The film's racy trailer amassed 17 million views within just 10 days of its release and set up expectations that were dismally shattered upon the film's release. For starters, the very bits that racked up the views for the trailer were deemed objectionable by the Indian censor boards and didn't make the final cut. Depending on which version you get a hold of, you might not even be able to catch the second-biggest thing this film had going for it: the Sunny Leone item number Pink Lips.
The premise of the film is the vendetta of a woman wronged. Sonika, played by Surveen Chawla (well-known as Charu Sinha from the TV series Kahiin to Hoga), is the unwilling mistress of the corrupt politician Mandar Mhatre (Sushant Singh). Also a keen photography student, she falls in love with her classmate Akshay (Jay Bhanushali).

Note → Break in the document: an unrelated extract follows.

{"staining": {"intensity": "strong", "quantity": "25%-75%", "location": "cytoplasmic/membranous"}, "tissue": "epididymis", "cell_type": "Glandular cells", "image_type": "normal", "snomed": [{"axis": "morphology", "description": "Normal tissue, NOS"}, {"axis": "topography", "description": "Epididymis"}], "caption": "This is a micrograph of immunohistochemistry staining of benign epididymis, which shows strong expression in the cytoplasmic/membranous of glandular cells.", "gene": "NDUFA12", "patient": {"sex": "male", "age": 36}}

No prizes for guessing why the two lovebirds cannot be together. Throw in a tenacious cop and a dutiful wife (Mhatre's) and you have a seriously confused storyline.
Jumping between Mumbai and Goa, the story comes to its climactic end where the corrupt politician, his ex-mistress and his wife are in a room alone and someone must die. The scene might have been effective had its build-up not been so farcical.

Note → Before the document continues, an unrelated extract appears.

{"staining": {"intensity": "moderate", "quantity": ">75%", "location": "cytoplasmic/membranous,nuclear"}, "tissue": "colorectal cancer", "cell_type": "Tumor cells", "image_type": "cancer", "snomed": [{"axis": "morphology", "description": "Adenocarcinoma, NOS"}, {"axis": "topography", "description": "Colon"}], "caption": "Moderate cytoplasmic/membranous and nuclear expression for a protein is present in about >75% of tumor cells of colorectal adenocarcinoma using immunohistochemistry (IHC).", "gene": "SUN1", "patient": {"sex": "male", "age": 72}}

There is practically no character development. One is left guessing how Sonika and Akshay fall in love, or how Sonika goes from being the politician's helpless mistress to more like Uma Thurman in Kill Bill. A far cry from Rekha's Aarti in 1988's Khoon Bhari Maang (arguably Bollywood's best female-centric revenge thriller to date), where the transformation was hair-raisingly real, Sonika is shown suffering from debilitating muscle spasms one moment and going on a murderous revenge rampage the next.
That the lead actors are not A-listers did the film no favours. Despite their acting prowess on TV, it is obvious that Chawla and Bhanushali have some way to go before they become compelling Bollywood leads.
The soundtrack could have been the film's saving grace, but it wasn't. But not for lack of effort on the production team's part. They did their very best by including both an item number and a Bollywood reprise, but neither hit the mark. The reprise is not impressive as a track and is filmed somewhat awkwardly. Sunny Leone's Pink Lips is choreographed and filmed quite well, but its random insertion into the storyline gives the impression of the director and producers grasping at straws.
Bollywood is certainly capable of making a good thriller, but this is not one of them.